Texto de P. Mauro Odorissio, CP
Depois das solenidades da Semana Santa, ricas em mensagens e em graças, a Igreja, ainda no tempo pascal, se prepara para a festa da Ascensão. Essa solenidade não se faz marcadamente presente nas Escrituras. As diversas passagens se referem a ela como entronização na eternidade, como Col 3,1-3; Rm 8,34, etc.
Lucas fala mais explicitamente desse mistério como se descrevesse um fato histórico; mas, o apresenta de modo “contraditório”, desafiando a perspicácia de seus leitores. Recordemos que, tanto o III Evangelho como Atos dos Apóstolos foram escritos por ele:
EVANGELHO DE LUCAS |
ATOS DOS APÓSTOLOS |
A Ascensão se deu no mesmo dia da ressurreição (Lc 24,1-50). | A Ascensão aconteceu quarenta dias depois da ressurreição (At 1,3). |
Em Betânia, a três quilômetros de Jerusalém (Lc 24,50). | Em Jerusalém, no monte das Oliveiras, ao lado da cidade (At 1,12). |
Os discípulos são conduzidos a Betânia (Lc 24,50). | Os discípulos estão reunidos com o Mestre (At 1,6). |
Ausência de elemento teofânicos (manifestações da atuação de Deus). | Presença de elemento teofânico: nuvem, (At 1,9). |
Ausência de anjos. | Presença de dois homens vestidos de branco (At 1,10). |
Ausência de questionamentos. | Os anjos questionam os discípulos e falam do retorno de Jesus (At 1,10-11). |
Jesus abençoa os discípulos (Lc 24,50). | Ausência de bênçãos |
Volta a Jerusalém e permanência no templo (Lc 24,52-53). | Volta a Jerusalém e ida ao cenáculo onde permanecem (At 1,12-13). |
No Evangelho, Lucas fala da vida terrena do Mestre entre os seus. A Ascensão ter-se-ia dado no mesmo dia da Ressurreição. Por isso ela é colocada no final do Evangelho com bênçãos e adeus. No seu segundo livro, Atos dos Apóstolos, como a dizer: a partir de agora começa outra história, a Ascensão é colocada no início, Então, a partir da glorificação de Jesus, a Igreja caminhará sem a presença física do Mestre que se faria, então, espiritualmente presente.
Essa promessa é revelada pelos elementos teofânicos (nuvens, anjos ou dois homens vestidos de branco), como aconteceu na Ressurreição (Lc 24,4). Tais elementos indicam a assistência salvadora do Senhor. Compreende-se, então, o questionamento que os anjos fazem aos discípulos. Praticamente eles dizem: “por que estão aqui, ociosos, olhando para o alto, sem nada fazer? Não receberam o mandato de anunciar o Evangelho ao mundo todo? Contem com a assistência do Mestre e sejam apostolicamente atuantes”.
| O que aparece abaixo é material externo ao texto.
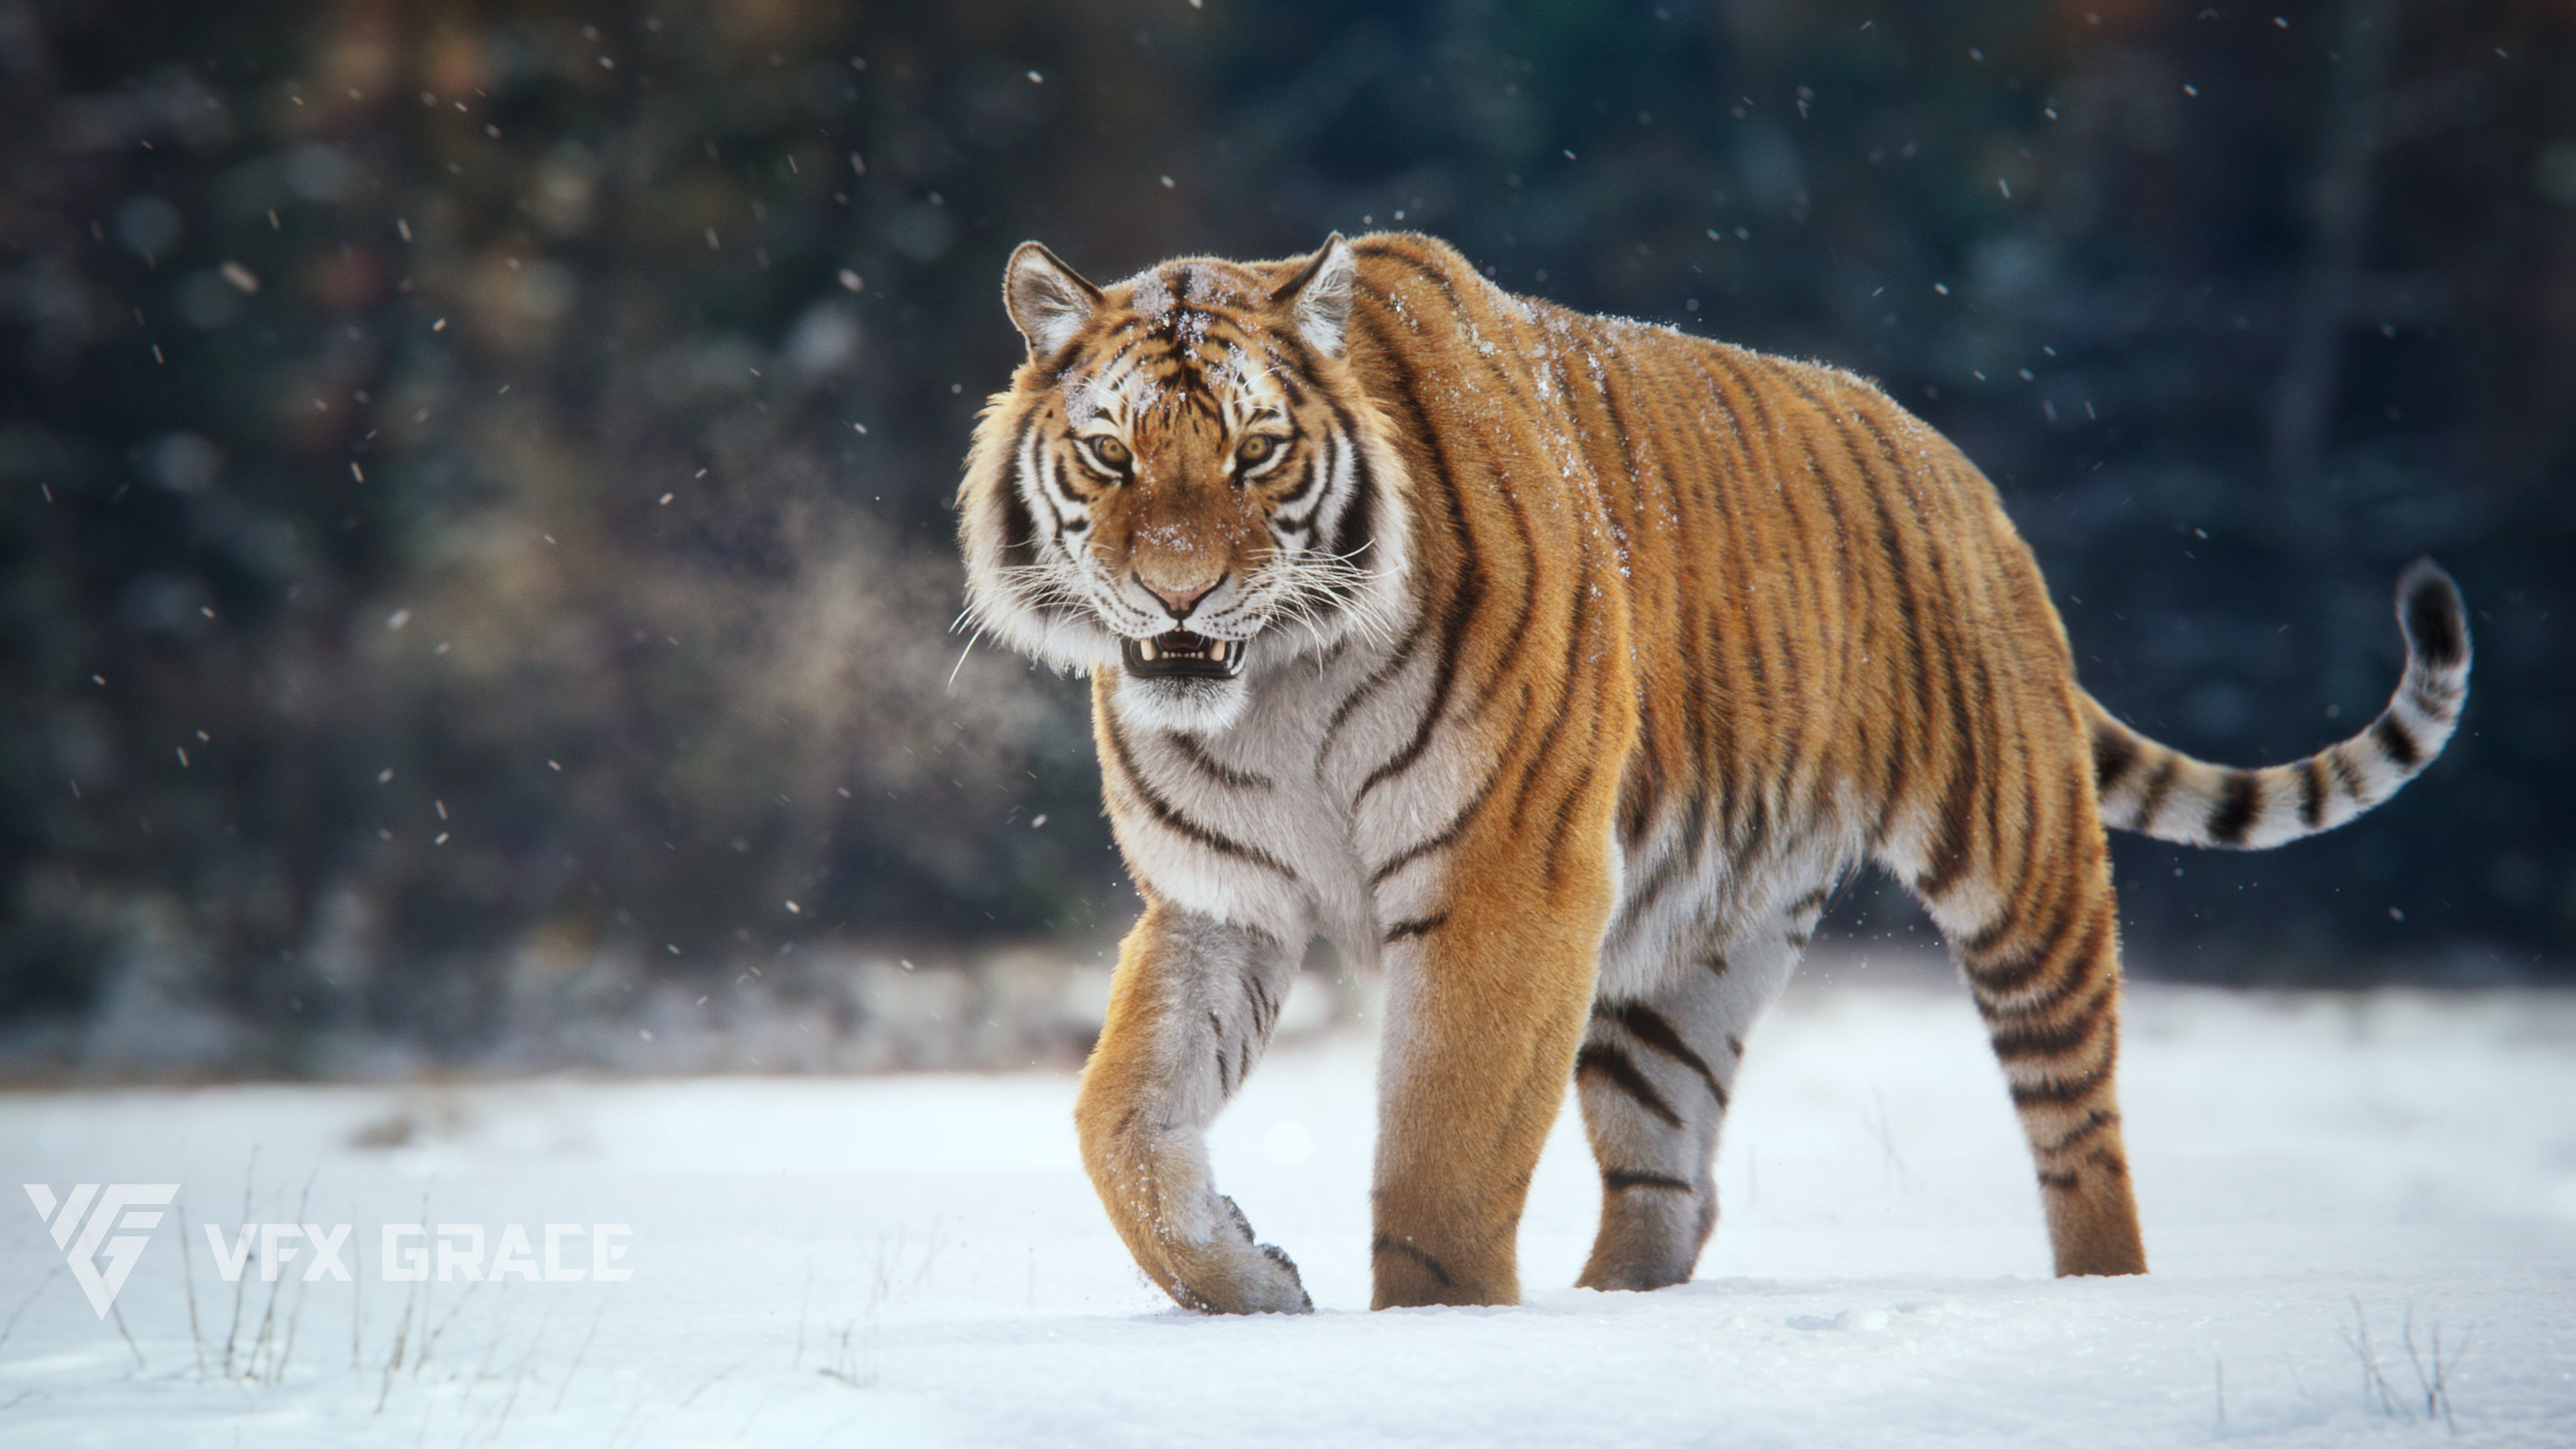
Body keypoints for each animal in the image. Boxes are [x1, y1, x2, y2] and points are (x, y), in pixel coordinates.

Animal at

É de se destacar o elemento teofânico “nuvem”. Ela manifesta a especial presença salvífica de Deus (Ex 19,16; Lc 9,34). Então, se faz presente só na narração da Ascensão que está nos Atos; os anunciadores do Senhor precisarão da especial assistência divina (At 1,8), uma vez que não o terão mais visivelmente com eles. No Evangelho, ao falar da Ascensão, dada a presença corporal de Jesus entre os apóstolos, Lucas dispensa a presença da nuvem teofânica. Mas nele, ao contrário, há bênçãos de despedida, o que é omitido em At 1,6-11.
Segundo o Evangelho, depois da Ascensão, os discípulos ficaram no templo; continuavam ligados ao judaísmo. Em Atos, ao contrário, eles foram para o cenáculo. O cristianismo passava a ter vida própria e se abria a todos os povos.
No Evangelho, Lucas vincula a Ascensão à Ressurreição, colocando-as no final do Livro. Terminou o período de Jesus na terra. Em Atos, ele distancia uma da outra, e aproxima a Ascensão a Pentecostes quando o cristianismo, com especial presença do Espírito Santo, se abre a todos os povos.
Que a celebração da Ascensão desperte em todos os discípulos a responsabilidade de irradiar Cristo. Preparemo-nos para bem celebrá-la.